I'm kind of a black sheep in management circles (in software), because I instinctively resist anything that means more process. I suppose that some combination of my general skepticism toward authority, and not being a Type-A, are partially responsible for this. But it's also experiential, because I've seen over and over again that more process doesn't result in better outcomes.
What I've struggled with for some years is understanding how to account for success if process isn't the winning thing. Recently, I've noticed that there are themes that influence decision making and operational direction. These are decidedly harder to codify and communicate, which may be why translating my instinct into institutional action has been so hard for most of my career.
It's a work in progress, but there are some things I can write down that are independent I think of any specific industry.
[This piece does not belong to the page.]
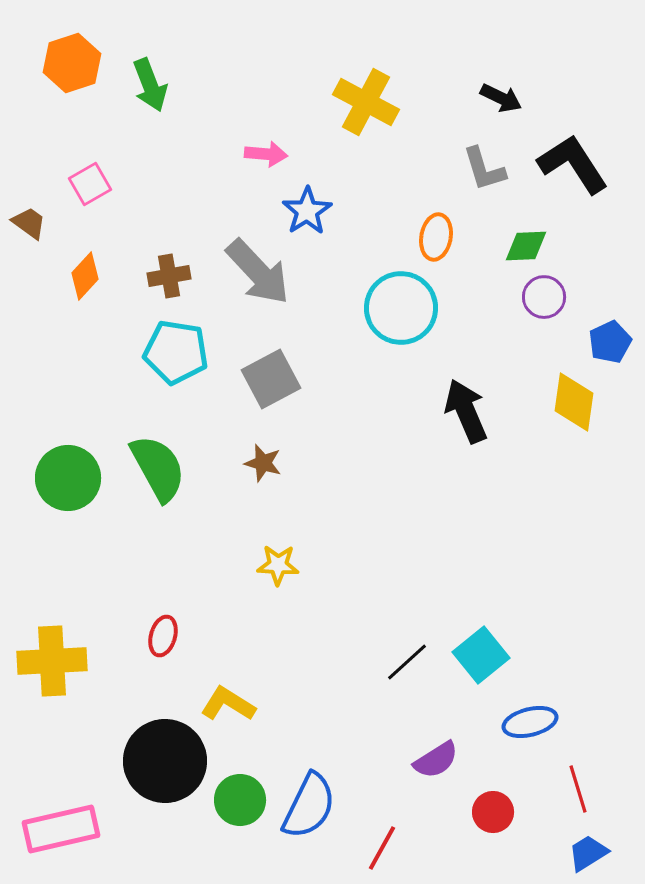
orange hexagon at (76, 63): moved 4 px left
- Focus on outcomes. A lot of processes do not serve outcomes, they only provide structure. When you start to look at every action and whether or not it really benefits the outcome, it's amazing how many things just fall away as unimportant. If the outcomes aren't clear, then they need to be better defined so you're not just throwing crap at the wall to see what sticks.
- Use delivery as a constraint. This helps you focus. If you're doing thing that you don't need to deliver the thing, maybe you don't have to do them at all.
- Momentum over status quo. It's shocking how often people will double down and defend "we've always done it that way," even though the trajectory that isn't that shows how you don't need the old way. This theme is a way to foster innovation, which by definition is not doing the same shit over and over.
There are some software specific things too...
- Bias toward working software. The best way to get over assumptions and complexity is to just build working things, as fast and simply as possible. I'm always surprised by the desire to fight this. I don't think you have to work in the field very long to know that the more you try to account for All The Things up front, the more wrong you are. If you try to get the first 80% right without spending 80% of your time on the last 20%, the outcomes are better.
- Don't be dependent on the world as you know it. Everyone works in an enterprise that has baggage, and it's hard to change. When you look for solutions that don't require you to commit to the legacy you're working in, everything is easier, faster and has an eye toward the future. Another way to look at it is, don't bolt on the thing you need to build to what already exists. Look for ways to build it in a way that it could be plugged in anywhere.
- Observability isn't optional. If you can't measure all the things, you don't know if what you have is viable. Software people get hung up on how well the hardware works, which isn't useful because in a cloud world, scale is easy. Measure how fast your thing responds to requests, how long it takes to work with other services, how often it does certain things, when it fires off business events.
- Performance is a feature. If it needs to perform at a certain level, you need to design for that outcome. It's easy to build something that sucks in terms of performance, so understand up front what your objectives are here.
Again, these are themes, directives, ways to do stuff. They are not really processes, the go-to thing that managers tend to lean into. Stop that.